**WORK ITEM**
Starting with the line that contains "657 194 25.25" and stopping after the line that contains "458 214 135750", return each line below exactly as written, with no others.

+ + + + +

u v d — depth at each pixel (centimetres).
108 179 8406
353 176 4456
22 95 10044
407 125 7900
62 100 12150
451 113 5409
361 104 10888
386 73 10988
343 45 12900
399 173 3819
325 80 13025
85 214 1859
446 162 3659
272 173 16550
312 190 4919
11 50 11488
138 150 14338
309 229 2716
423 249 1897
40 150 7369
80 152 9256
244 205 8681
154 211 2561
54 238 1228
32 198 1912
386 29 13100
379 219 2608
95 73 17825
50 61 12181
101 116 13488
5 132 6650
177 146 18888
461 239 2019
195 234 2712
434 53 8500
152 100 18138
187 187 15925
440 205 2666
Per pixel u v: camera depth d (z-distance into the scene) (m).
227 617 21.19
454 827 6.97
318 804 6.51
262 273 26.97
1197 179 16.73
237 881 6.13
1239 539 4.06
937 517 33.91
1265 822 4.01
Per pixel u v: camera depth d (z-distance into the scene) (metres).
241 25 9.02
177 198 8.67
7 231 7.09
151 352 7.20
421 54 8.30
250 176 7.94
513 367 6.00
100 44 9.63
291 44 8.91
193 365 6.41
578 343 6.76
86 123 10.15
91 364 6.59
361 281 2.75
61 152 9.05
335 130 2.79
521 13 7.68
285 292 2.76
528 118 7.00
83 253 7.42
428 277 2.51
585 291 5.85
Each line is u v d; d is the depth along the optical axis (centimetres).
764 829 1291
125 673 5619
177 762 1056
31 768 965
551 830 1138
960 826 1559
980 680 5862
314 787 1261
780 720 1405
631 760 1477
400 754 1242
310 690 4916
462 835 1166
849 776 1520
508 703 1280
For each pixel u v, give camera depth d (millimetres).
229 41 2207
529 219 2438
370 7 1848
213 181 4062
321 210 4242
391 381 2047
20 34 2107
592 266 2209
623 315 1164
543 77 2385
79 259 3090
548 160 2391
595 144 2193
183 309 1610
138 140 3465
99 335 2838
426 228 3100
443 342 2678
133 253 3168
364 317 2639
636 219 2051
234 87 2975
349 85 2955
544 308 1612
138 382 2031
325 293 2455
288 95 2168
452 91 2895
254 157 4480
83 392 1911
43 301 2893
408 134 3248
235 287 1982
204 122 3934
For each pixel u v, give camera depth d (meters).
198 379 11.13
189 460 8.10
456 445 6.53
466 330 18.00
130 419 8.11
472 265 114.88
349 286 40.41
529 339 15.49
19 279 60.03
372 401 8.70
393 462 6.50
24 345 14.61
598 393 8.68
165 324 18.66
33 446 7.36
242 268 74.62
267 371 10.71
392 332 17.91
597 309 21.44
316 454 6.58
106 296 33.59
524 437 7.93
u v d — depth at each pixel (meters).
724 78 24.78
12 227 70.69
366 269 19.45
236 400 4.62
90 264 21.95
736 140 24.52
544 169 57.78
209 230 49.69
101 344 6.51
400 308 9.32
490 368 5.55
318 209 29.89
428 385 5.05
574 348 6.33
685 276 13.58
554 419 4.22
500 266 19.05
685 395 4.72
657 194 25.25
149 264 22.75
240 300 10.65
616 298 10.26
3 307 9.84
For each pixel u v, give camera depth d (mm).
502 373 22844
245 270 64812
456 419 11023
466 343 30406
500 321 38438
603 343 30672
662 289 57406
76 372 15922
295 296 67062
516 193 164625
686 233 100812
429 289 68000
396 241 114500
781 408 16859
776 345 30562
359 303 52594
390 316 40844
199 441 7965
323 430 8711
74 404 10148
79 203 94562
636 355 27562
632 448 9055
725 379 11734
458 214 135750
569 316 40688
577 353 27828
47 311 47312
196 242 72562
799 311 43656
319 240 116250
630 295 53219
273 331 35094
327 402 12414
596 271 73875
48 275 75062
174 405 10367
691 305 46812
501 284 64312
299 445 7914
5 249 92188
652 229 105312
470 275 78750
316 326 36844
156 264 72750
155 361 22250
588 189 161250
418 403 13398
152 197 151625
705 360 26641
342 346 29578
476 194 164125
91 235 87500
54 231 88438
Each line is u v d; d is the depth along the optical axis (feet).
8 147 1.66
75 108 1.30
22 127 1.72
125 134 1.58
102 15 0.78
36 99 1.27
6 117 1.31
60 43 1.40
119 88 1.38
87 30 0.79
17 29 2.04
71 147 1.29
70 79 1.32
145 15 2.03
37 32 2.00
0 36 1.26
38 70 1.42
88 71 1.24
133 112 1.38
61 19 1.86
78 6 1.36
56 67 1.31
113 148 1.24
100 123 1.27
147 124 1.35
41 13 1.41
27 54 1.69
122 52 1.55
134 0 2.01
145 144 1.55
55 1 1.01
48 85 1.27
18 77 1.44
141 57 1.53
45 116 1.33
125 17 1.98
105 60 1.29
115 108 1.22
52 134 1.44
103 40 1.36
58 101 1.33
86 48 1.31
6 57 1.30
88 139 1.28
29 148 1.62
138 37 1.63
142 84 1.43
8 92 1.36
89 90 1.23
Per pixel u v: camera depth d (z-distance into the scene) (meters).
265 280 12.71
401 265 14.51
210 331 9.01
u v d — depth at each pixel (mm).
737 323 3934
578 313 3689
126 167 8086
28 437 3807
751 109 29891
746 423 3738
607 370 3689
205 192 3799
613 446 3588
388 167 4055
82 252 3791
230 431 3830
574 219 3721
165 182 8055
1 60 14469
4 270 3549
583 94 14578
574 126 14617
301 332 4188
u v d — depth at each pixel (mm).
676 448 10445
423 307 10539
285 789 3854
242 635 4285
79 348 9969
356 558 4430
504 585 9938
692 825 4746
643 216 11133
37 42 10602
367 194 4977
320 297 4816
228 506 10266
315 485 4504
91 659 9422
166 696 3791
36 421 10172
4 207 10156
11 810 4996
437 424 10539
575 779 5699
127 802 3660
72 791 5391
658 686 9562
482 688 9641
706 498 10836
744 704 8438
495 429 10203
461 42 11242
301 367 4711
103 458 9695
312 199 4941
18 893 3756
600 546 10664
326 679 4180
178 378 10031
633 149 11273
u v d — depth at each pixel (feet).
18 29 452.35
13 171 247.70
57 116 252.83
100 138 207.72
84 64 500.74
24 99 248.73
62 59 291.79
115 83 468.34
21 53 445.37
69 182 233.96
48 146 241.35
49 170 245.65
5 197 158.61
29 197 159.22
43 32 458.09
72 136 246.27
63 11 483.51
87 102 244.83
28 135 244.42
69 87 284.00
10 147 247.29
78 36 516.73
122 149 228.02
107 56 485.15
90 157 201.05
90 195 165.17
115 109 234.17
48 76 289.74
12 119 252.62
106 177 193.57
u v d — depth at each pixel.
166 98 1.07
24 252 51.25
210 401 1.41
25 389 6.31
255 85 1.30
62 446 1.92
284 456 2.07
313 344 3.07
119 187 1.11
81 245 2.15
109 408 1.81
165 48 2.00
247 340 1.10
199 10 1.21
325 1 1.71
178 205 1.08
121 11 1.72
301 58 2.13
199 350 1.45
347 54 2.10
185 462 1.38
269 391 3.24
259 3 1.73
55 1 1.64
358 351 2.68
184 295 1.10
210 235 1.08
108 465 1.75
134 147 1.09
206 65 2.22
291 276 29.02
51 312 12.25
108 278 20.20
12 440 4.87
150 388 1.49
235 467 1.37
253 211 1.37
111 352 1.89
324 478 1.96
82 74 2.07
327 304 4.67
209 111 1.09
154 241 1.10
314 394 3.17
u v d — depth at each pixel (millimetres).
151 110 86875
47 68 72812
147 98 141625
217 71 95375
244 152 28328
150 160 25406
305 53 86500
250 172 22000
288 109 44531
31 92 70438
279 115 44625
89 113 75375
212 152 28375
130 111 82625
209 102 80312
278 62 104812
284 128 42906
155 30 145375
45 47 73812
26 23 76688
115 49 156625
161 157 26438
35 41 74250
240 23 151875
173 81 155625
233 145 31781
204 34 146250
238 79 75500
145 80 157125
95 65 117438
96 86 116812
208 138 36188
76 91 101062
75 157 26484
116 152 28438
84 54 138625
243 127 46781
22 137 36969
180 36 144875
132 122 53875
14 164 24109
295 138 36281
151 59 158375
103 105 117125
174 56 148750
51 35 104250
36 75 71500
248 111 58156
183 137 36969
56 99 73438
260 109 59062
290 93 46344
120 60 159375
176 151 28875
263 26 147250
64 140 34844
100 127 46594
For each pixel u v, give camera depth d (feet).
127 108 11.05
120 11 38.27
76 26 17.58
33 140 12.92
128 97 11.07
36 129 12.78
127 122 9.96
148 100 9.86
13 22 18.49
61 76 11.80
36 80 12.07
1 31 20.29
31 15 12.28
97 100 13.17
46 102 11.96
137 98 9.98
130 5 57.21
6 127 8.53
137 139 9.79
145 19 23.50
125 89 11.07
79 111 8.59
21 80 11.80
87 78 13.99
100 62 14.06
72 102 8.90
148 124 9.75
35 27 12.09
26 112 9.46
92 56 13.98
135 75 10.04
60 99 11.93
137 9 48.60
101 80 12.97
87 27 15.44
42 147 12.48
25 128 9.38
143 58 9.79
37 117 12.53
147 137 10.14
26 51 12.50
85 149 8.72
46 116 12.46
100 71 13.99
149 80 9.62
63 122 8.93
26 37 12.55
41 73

+ + + + +

**EXERCISE OUTPUT**
657 194 25.25
149 264 22.75
240 300 10.65
616 298 10.26
3 307 9.84
For each pixel u v, give camera depth d (mm).
502 373 22844
245 270 64812
456 419 11023
466 343 30406
500 321 38438
603 343 30672
662 289 57406
76 372 15922
295 296 67062
516 193 164625
686 233 100812
429 289 68000
396 241 114500
781 408 16859
776 345 30562
359 303 52594
390 316 40844
199 441 7965
323 430 8711
74 404 10148
79 203 94562
636 355 27562
632 448 9055
725 379 11734
458 214 135750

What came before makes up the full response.